The first case was a female travel agent who lived on the outskirts of Lusaka. She developed a fever, which progressed over time. She was evacuated to Johannesburg for medical treatment. Almost two weeks later, the paramedic who nursed the patient on the flight to South Africa also fell ill and was brought to Johannesburg for medical treatment. At this time, the connection between these two patients was recognized by the attending physician in the Johannesburg hospital. Together with the NICD-NHLS the clinical syndrome of VHF was recognized and specimens from the second patient were submitted for laboratory confirmation. In addition, a cleaner and a nurse that had contact with the first patient also fell ill. A second nurse was infected through contact with the paramedic. The outbreak had a high case fatality rate with 4 of 5 identified cases resulting in death.

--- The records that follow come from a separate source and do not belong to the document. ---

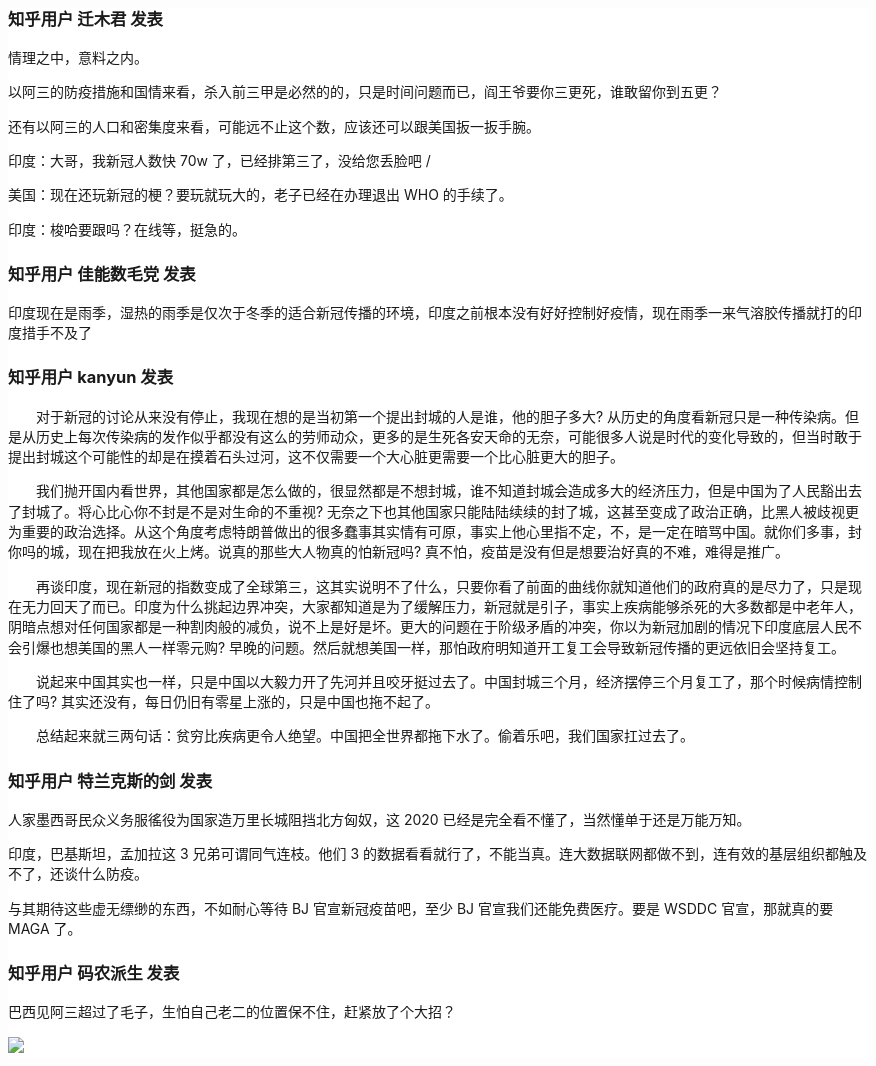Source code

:     
    
    
### 知乎用户 迁木君 发表
    
情理之中，意料之内。

以阿三的防疫措施和国情来看，杀入前三甲是必然的的，只是时间问题而已，阎王爷要你三更死，谁敢留你到五更？

还有以阿三的人口和密集度来看，可能远不止这个数，应该还可以跟美国扳一扳手腕。

印度：大哥，我新冠人数快 70w 了，已经排第三了，没给您丢脸吧 /

美国：现在还玩新冠的梗？要玩就玩大的，老子已经在办理退出 WHO 的手续了。

印度：梭哈要跟吗？在线等，挺急的。
    
    
    
    
### 知乎用户 佳能数毛党 发表
    
印度现在是雨季，湿热的雨季是仅次于冬季的适合新冠传播的环境，印度之前根本没有好好控制好疫情，现在雨季一来气溶胶传播就打的印度措手不及了
    
    
    
    
### 知乎用户  kanyun 发表
    
　　对于新冠的讨论从来没有停止，我现在想的是当初第一个提出封城的人是谁，他的胆子多大? 从历史的角度看新冠只是一种传染病。但是从历史上每次传染病的发作似乎都没有这么的劳师动众，更多的是生死各安天命的无奈，可能很多人说是时代的变化导致的，但当时敢于提出封城这个可能性的却是在摸着石头过河，这不仅需要一个大心脏更需要一个比心脏更大的胆子。

　　我们抛开国内看世界，其他国家都是怎么做的，很显然都是不想封城，谁不知道封城会造成多大的经济压力，但是中国为了人民豁出去了封城了。将心比心你不封是不是对生命的不重视? 无奈之下也其他国家只能陆陆续续的封了城，这甚至变成了政治正确，比黑人被歧视更为重要的政治选择。从这个角度考虑特朗普做出的很多蠢事其实情有可原，事实上他心里指不定，不，是一定在暗骂中国。就你们多事，封你吗的城，现在把我放在火上烤。说真的那些大人物真的怕新冠吗? 真不怕，疫苗是没有但是想要治好真的不难，难得是推广。

　　再谈印度，现在新冠的指数变成了全球第三，这其实说明不了什么，只要你看了前面的曲线你就知道他们的政府真的是尽力了，只是现在无力回天了而已。印度为什么挑起边界冲突，大家都知道是为了缓解压力，新冠就是引子，事实上疾病能够杀死的大多数都是中老年人，阴暗点想对任何国家都是一种割肉般的减负，说不上是好是坏。更大的问题在于阶级矛盾的冲突，你以为新冠加剧的情况下印度底层人民不会引爆也想美国的黑人一样零元购? 早晚的问题。然后就想美国一样，那怕政府明知道开工复工会导致新冠传播的更远依旧会坚持复工。

　　说起来中国其实也一样，只是中国以大毅力开了先河并且咬牙挺过去了。中国封城三个月，经济摆停三个月复工了，那个时候病情控制住了吗? 其实还没有，每日仍旧有零星上涨的，只是中国也拖不起了。

　　总结起来就三两句话：贫穷比疾病更令人绝望。中国把全世界都拖下水了。偷着乐吧，我们国家扛过去了。
    
    
    
    
### 知乎用户 特兰克斯的剑 发表
    
人家墨西哥民众义务服徭役为国家造万里长城阻挡北方匈奴，这 2020 已经是完全看不懂了，当然懂单于还是万能万知。

印度，巴基斯坦，孟加拉这 3 兄弟可谓同气连枝。他们 3 的数据看看就行了，不能当真。连大数据联网都做不到，连有效的基层组织都触及不了，还谈什么防疫。

与其期待这些虚无缥缈的东西，不如耐心等待 BJ 官宣新冠疫苗吧，至少 BJ 官宣我们还能免费医疗。要是 WSDDC 官宣，那就真的要 MAGA 了。
    
    
    
    
### 知乎用户 码农派生 发表
    
巴西见阿三超过了毛子，生怕自己老二的位置保不住，赶紧放了个大招？



![](https://images.weserv.nl/?url=https%3A//pic2.zhimg.com/v2-21f09b791670e78850a7ed1d2ffea89b_r.jpg%3Fsource%3D1940ef5c)
    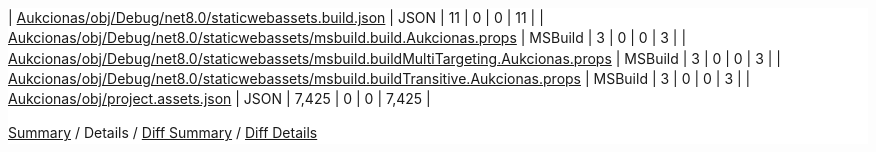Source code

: | [Aukcionas/obj/Debug/net8.0/staticwebassets.build.json](/Aukcionas/obj/Debug/net8.0/staticwebassets.build.json) | JSON | 11 | 0 | 0 | 11 |
| [Aukcionas/obj/Debug/net8.0/staticwebassets/msbuild.build.Aukcionas.props](/Aukcionas/obj/Debug/net8.0/staticwebassets/msbuild.build.Aukcionas.props) | MSBuild | 3 | 0 | 0 | 3 |
| [Aukcionas/obj/Debug/net8.0/staticwebassets/msbuild.buildMultiTargeting.Aukcionas.props](/Aukcionas/obj/Debug/net8.0/staticwebassets/msbuild.buildMultiTargeting.Aukcionas.props) | MSBuild | 3 | 0 | 0 | 3 |
| [Aukcionas/obj/Debug/net8.0/staticwebassets/msbuild.buildTransitive.Aukcionas.props](/Aukcionas/obj/Debug/net8.0/staticwebassets/msbuild.buildTransitive.Aukcionas.props) | MSBuild | 3 | 0 | 0 | 3 |
| [Aukcionas/obj/project.assets.json](/Aukcionas/obj/project.assets.json) | JSON | 7,425 | 0 | 0 | 7,425 |

[Summary](results.md) / Details / [Diff Summary](diff.md) / [Diff Details](diff-details.md)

The Special Pathogens Unit of the NICD-NHLS, together with colleagues from the Special Pathogens Unit of the U.S. Centers for Disease Control and Prevention (CDC), identified the etiological agent of the outbreak as an Old World arenavirus using molecular and serological tests. Sequencing and phylogenetic investigation of partial genome sequencing indicated that this virus was not Lassavirus and likely a previously unreported arenavirus. This was corroborated by full genome sequencing that was conducted by the NICD-NHLS, CDC and collaborators from Columbia University in New York.

== Transmission ==
Viruses from the Arenaviridae family, to which the Lujo virus belongs, almost always have a rodent reservoir, with one virus in the family having a bat reservoir. Contact with an infected rodent host, its urine or fecal matter, inhalation of dust with virus particles, or eating food containing remnants of the virus can result in human infection. Transmission can also occur via human-to-human contact, as evidenced by the 5 cases from 2008, but it is still not completely clear how the first case was contracted. Both bats and rodents should be considered possible contact points, just to be safe. Though it is not known for sure, it is speculated that the human-to-human transmission occurs from contact with bodily fluids. The incubation period is expected to be 7–13 days.

== Signs and symptoms ==
VHF symptoms appear similar to other viruses of the same family, such as Lassa fever. The known symptoms include swelling in the neck and face, sore throat, diarrhea, and a rash resembling measles on the face and body. Blood tests of those infected revealed elevated liver values, white blood cell counts that were first low and then elevated over time, and low platelet counts.

== Treatment ==
In-depth research into the Lujo virus and its treatment has been challenging due to the lack of economic and cultural stability of the regions where the only known cases have occurred. Under treatment with oral ribavirin, patient 5 continued to deteriorate. However, the treatment shifted to i.v on day 8, and it seemed to have cured the only surviving patient with Lujo Virus infection. Since the five affected people in 2008 have been the only cases identified, there has not been much opportunity for further research.

==Phylogenetics==
Sequencing of the viral genome has shown that this virus belongs to the Old World arenavirus group. Comparisons with other viral genome sequences showed that this virus is equidistant from other Old World and New World arenaviruses. It is distantly similar to the other pathogenic African arenavirus, Lassa fever virus.

==Clinical==
This virus has been associated with an outbreak of five cases of VHF in September and October 2008. In four cases (80% of total known infections), the infection was fatal. The fifth case was treated with ribavirin early after onset of clinical disease (was detected through active contact tracing), an antiviral drug which is effective in treating Lassa fever, and survived; however, complete ribavirin's effectiveness against Lujo virus remains unknown but may be useful as adjunctive therapy.